Encircling 3
Aftermath
-
- $9.99
-
- $9.99
Publisher Description
The Encircling Trilogy comes thundering to a close as the man at the center is revealed
The final book in Carl Frode Tiller’s groundbreaking Encircling Trilogy is here. In Barbara Haveland’s powerful translation, two new letters circle closer than ever to David, who allegedly lost his memory. One is from Marius, who has led the life of wealth and privilege that David was meant to live. And yet Marius does not appreciate it—desperate for attention, he lies to his girlfriend, with disastrous consequences. The other comes from Susanne, an ex-lover whose affair with David led to the breakup of her marriage. Humiliated by David’s unflattering portrayal of her in his novel, Susanne is determined to exact revenge on him in the most painful possible way.

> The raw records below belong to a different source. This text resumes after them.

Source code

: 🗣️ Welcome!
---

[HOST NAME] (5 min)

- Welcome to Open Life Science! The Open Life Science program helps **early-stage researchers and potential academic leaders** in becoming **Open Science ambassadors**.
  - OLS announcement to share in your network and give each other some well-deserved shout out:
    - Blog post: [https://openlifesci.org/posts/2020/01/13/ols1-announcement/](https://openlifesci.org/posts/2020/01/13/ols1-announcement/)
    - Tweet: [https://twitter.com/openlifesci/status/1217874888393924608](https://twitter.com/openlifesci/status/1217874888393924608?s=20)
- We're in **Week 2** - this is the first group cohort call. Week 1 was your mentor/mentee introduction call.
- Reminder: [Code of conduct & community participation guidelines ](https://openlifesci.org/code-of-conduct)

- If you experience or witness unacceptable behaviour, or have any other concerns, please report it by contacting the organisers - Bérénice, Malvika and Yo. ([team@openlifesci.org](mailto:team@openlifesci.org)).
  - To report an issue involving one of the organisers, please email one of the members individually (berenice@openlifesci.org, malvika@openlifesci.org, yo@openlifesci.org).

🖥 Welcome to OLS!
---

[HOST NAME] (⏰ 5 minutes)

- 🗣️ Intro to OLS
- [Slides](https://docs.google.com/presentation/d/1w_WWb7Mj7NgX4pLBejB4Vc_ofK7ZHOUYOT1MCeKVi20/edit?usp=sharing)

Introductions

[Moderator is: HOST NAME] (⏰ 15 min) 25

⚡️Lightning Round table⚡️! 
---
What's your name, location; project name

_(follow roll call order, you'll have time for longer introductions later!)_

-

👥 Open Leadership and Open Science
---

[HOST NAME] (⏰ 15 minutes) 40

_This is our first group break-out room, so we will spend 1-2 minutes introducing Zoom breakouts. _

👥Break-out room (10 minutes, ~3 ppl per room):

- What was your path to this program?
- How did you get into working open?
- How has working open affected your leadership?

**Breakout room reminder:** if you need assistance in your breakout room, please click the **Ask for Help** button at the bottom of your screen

Last of all we come face-to-face with David himself: a frustrated writer whose early successes have faded. His therapy sessions seem to reveal a dangerous and violent individual bent on getting what he wants at any cost. With David’s own story told, the last piece falls into place, and his true character is unveiled. But as with books one and two, there are twists and turns that upset expectations and leave the reader wondering whom to believe. Across three books, Tiller’s incisive character portraits lay bare the inequalities of class and excesses of wealth in Norwegian society. With Encircling 3: Aftermath, Tiller sounds the unexplored depths of David’s life, in the culmination of this astonishing feat of psychological realism.
PUBLISHERS WEEKLY
Tiller's fascinating and revelatory final volume in his Encircling trilogy turns everything readers thought they knew on its head. The series began with a simple premise: a writer named David, having lost his memory, placed an ad in the paper in search of clues to his identity, prompting old friends and acquaintances to send him letters. Now, David learns he was accidentally switched at birth with a man named Marius Rosendahl; Marius has lived the life of privilege intended for David and is heir to a salmon-fishing fortune. Meanwhile, Susanne, a once-devoted environmentalist and leftist who came to question her beliefs during an affair with David that left her life in ruins, bitterly describes their sexual rendezvous in letters to him, recounting how she'd initially found him sexually and socially liberating, but came to see him as a "living, breathing cliché," with his red wine and pipe tobacco next to the computer keyboard. In the final section, Tiller reveals how low David has fallen in his life, and the strange, amoral things he will do to battle his sense of inadequacy. Tiller has created a polyphony of intriguing characters and a brilliant inquiry into the construction of personhood. This strong series couldn't have gone out on a better note.